** Document segment **
━━━━━━━━━━━━━━━━━━━━━━━━━━━━━━

How does duplicate detection scale with file size?

Duplicate removal uses a streaming external merge-sort. In the first pass, a compact sort key for each row is written to the browser's private file system (OPFS) — never the full row. The second pass merges those keys to identify the first occurrence of each unique row. The third pass streams the original file again and writes only the kept rows, in their original order. Because only sort keys are held in memory rather than every row, deduplication completes on files too large to fit in RAM — where a traditional in-memory approach would run out of memory and crash.

Engine v2.3 · Last updated: February 26, 2026 · Intel i5-12600KF · Chrome 131 · Windows 11

Data Cleaner Performance Benchmarks

Smart Clean All (trim whitespace + remove empty rows/columns + deduplication) processes 10 million rows in 23 seconds (~435K rows/sec). Here's the full methodology, per-operation breakdown, and what affects speed on your machine.

━━━━━━━━━━━━━━━━━━━━━━━━━━━━━━

Dataset entries:

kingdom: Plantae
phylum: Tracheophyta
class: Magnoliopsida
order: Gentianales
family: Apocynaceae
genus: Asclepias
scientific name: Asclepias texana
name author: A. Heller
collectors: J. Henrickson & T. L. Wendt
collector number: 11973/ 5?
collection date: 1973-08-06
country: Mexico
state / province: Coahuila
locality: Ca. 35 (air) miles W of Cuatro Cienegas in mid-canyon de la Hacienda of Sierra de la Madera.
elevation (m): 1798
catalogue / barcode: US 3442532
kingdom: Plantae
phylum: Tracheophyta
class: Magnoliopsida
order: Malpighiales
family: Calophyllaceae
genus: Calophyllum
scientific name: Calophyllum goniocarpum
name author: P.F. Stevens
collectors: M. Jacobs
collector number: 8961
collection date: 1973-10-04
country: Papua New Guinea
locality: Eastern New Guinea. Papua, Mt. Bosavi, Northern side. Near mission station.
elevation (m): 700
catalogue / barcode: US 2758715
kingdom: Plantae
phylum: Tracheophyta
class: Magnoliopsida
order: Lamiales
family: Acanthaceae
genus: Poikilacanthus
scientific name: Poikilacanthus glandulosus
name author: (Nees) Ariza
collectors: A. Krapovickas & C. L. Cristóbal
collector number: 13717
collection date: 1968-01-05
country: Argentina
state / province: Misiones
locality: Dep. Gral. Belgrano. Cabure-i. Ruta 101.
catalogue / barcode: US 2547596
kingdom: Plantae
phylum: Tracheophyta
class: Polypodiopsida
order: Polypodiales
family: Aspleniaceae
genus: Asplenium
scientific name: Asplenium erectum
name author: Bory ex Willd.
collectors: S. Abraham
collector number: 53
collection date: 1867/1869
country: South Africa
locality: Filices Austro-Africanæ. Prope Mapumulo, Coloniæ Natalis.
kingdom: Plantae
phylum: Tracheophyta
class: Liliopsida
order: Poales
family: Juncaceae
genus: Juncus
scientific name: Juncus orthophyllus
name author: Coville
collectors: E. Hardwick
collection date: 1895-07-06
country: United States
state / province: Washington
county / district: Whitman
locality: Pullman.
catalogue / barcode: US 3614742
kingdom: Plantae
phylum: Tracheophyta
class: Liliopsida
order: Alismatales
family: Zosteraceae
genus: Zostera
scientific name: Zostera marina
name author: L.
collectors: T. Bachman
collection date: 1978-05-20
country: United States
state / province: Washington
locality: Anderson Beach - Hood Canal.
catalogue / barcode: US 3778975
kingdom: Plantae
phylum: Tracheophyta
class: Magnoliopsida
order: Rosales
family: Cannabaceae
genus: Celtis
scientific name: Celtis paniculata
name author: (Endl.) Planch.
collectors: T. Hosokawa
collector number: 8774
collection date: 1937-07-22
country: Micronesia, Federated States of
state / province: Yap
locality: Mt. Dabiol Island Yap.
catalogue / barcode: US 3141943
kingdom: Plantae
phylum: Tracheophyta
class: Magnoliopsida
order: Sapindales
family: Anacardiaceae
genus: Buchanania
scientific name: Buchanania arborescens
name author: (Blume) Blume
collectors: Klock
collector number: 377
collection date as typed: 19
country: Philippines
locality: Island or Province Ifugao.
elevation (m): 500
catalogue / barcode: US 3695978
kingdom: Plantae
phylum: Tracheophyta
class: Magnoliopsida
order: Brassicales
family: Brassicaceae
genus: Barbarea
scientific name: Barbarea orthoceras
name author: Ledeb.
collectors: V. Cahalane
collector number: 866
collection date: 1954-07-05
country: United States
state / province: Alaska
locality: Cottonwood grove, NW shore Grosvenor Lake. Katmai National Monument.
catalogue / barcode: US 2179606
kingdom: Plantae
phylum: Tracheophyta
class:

━━━━━━━━━━━━━━━━━━━━━━━━━━━━━━

** Instruction **
According to the benchmark page, where does the first deduplication pass write the compact sort key for each row?

** Task result **
To the browser's private file system (OPFS).